Actual passage of infectious material into the peritoneum, however, is rare due to the presence of a mucous plug in the external os (opening) of the uterus which prevents the passage of pathogens but allows sperm to enter the uterus.
Clinical Relevance
Sampling of Peritoneal Fluid
Culdocentesis
Culdocentesis involves the extraction of fluid from the rectouterine pouch (of Douglas) through a needle inserted through the posterior fornix of the vagina. It can be used to extract fluid from the peritoneal cavity or to drain a pelvic abscess in the rectouterine pouch.
Paracentesis
Paracentesis is a procedure used to drain fluid from the peritoneal cavity. A needle is inserted through the anterolateral abdominal wall into the peritoneal cavity. The needle must be inserted superior to the urinary bladder and the clinician must take care to avoid the inferior epigastric artery.

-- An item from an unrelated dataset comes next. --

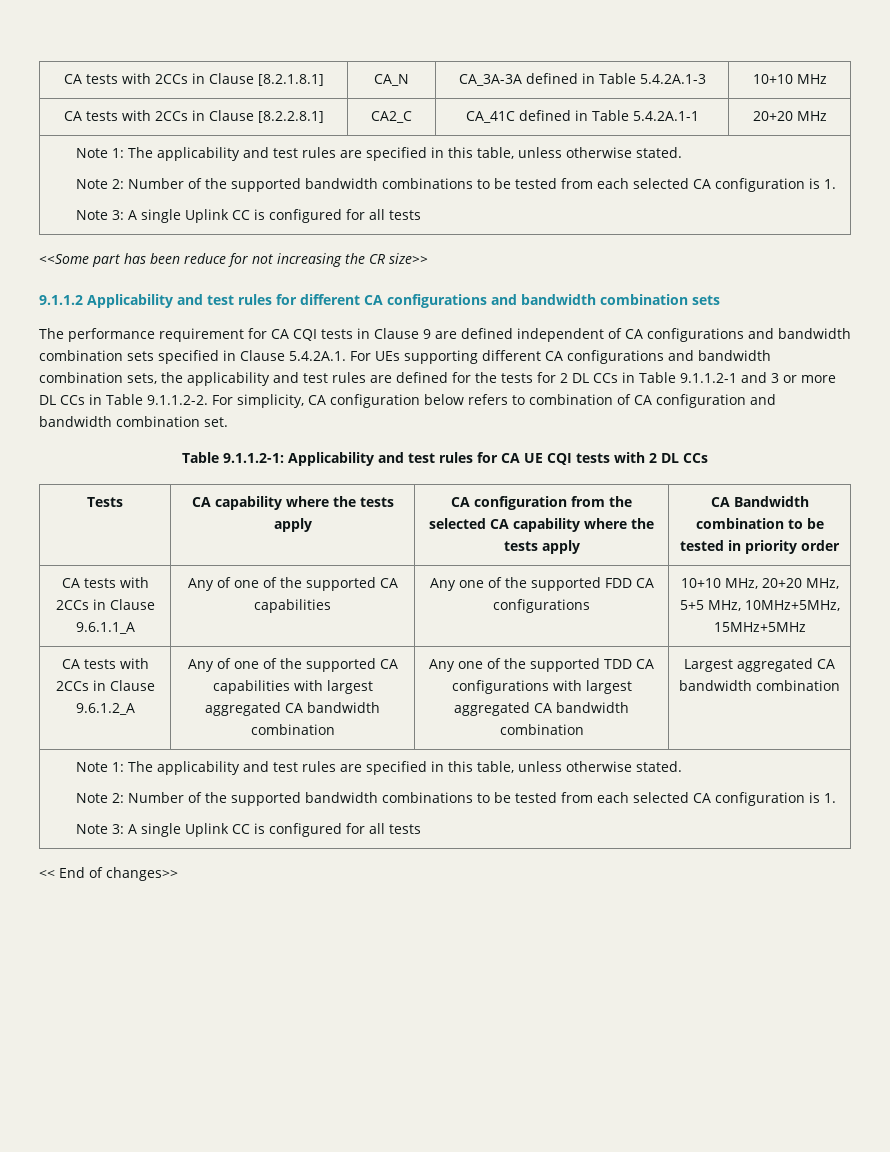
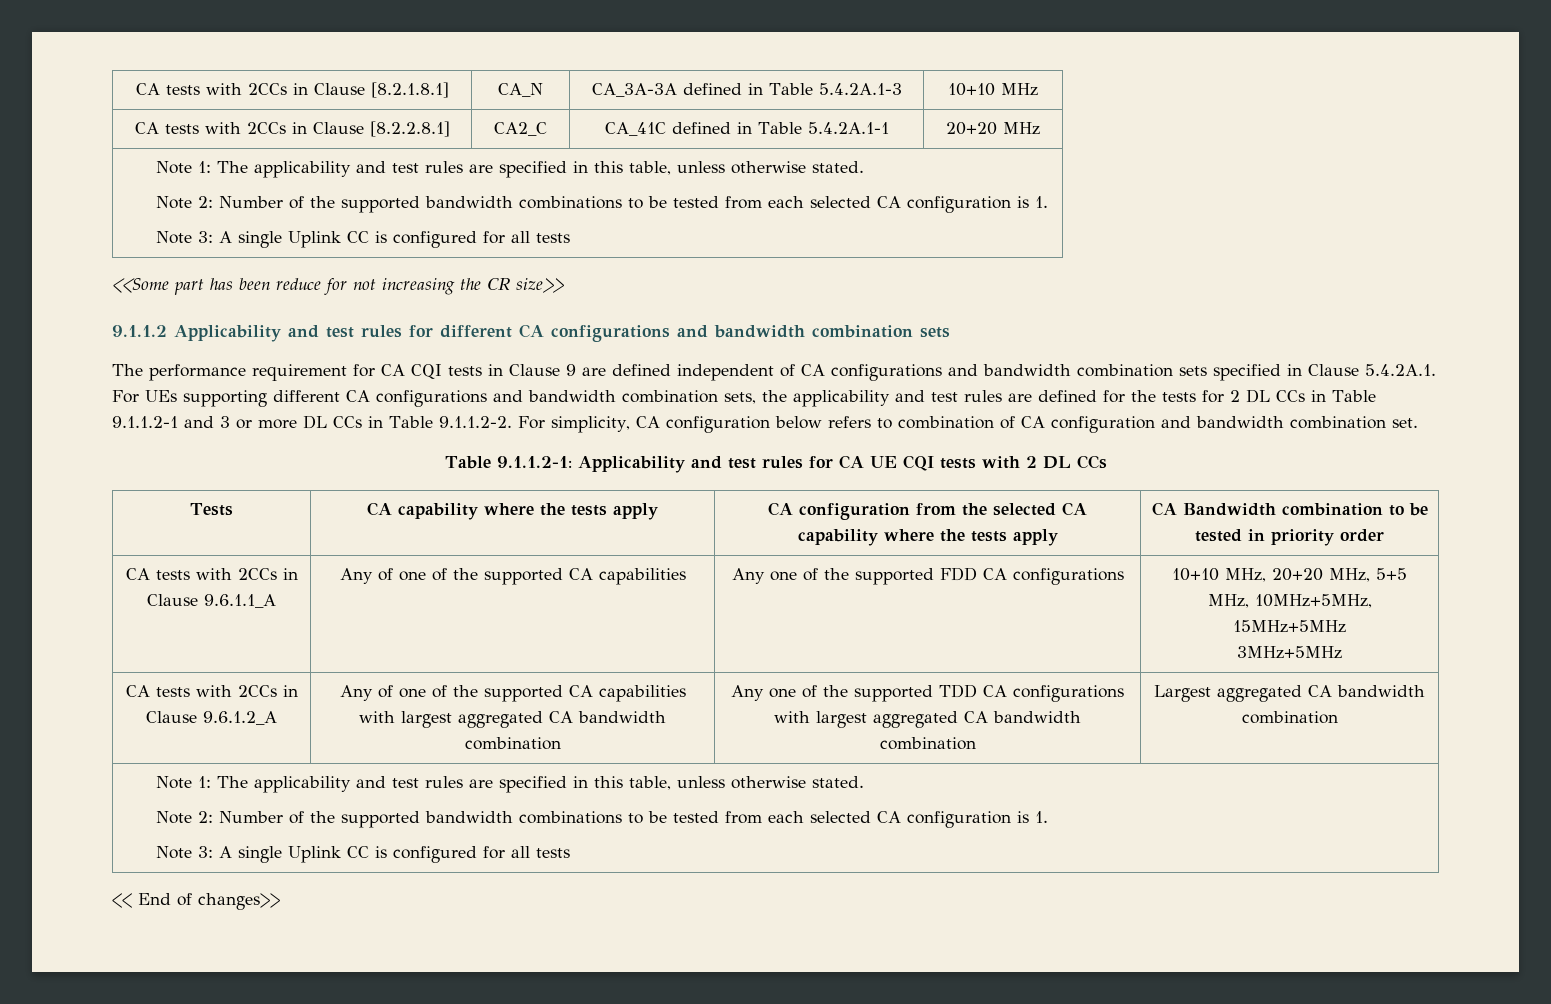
(806, 627) none -> [1237,646,1342,659] // 3MHz+5MHz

It is used to drain ascitic fluid, diagnose the cause of ascites and to check for certain types of cancer which may metastasise via the peritoneum, e.g. liver cancer.
Clinical Relevance
Disorders of the Peritoneal Cavity
Ascites
Ascites refers to an accumulation of excess fluid within the peritoneal cavity. It is typically caused by portal hypertension (secondary to liver cirrhosis).
Other causes include malignancy of the GI tract, malnutrition, heart failure, and mechanical injuries which result in internal bleeding.
Clinical features of ascites include abdominal distension, abdominal discomfort, nausea, and dyspnoea due to pressure on the lungs from the enlarged abdominal cavity.
Peritonitis
Peritonitis refers to infection and inflammation of the peritoneum. It can occur as a result of bacterial contamination during a laparotomy (open surgical incision of the peritoneum) or it can occur secondary to an infection elsewhere in the GI tract, for example a ruptured appendix, acute pancreatitis or a gastric ulcer eroding through the wall of the stomach.
Exudation of fluid into the peritoneal cavity causes the cavity to expand, and due to the somatic innervation of the parietal peritoneum, results in pain
Clinical features include pain and tenderness of the overlying skin and the anterolateral abdominal muscles contract to protect the viscera (known as guarding). Other symptoms include; fever, nausea, vomiting, and constipation. Patients may lie with their knees flexed in an effort to relax the anterolateral abdominal wall muscles.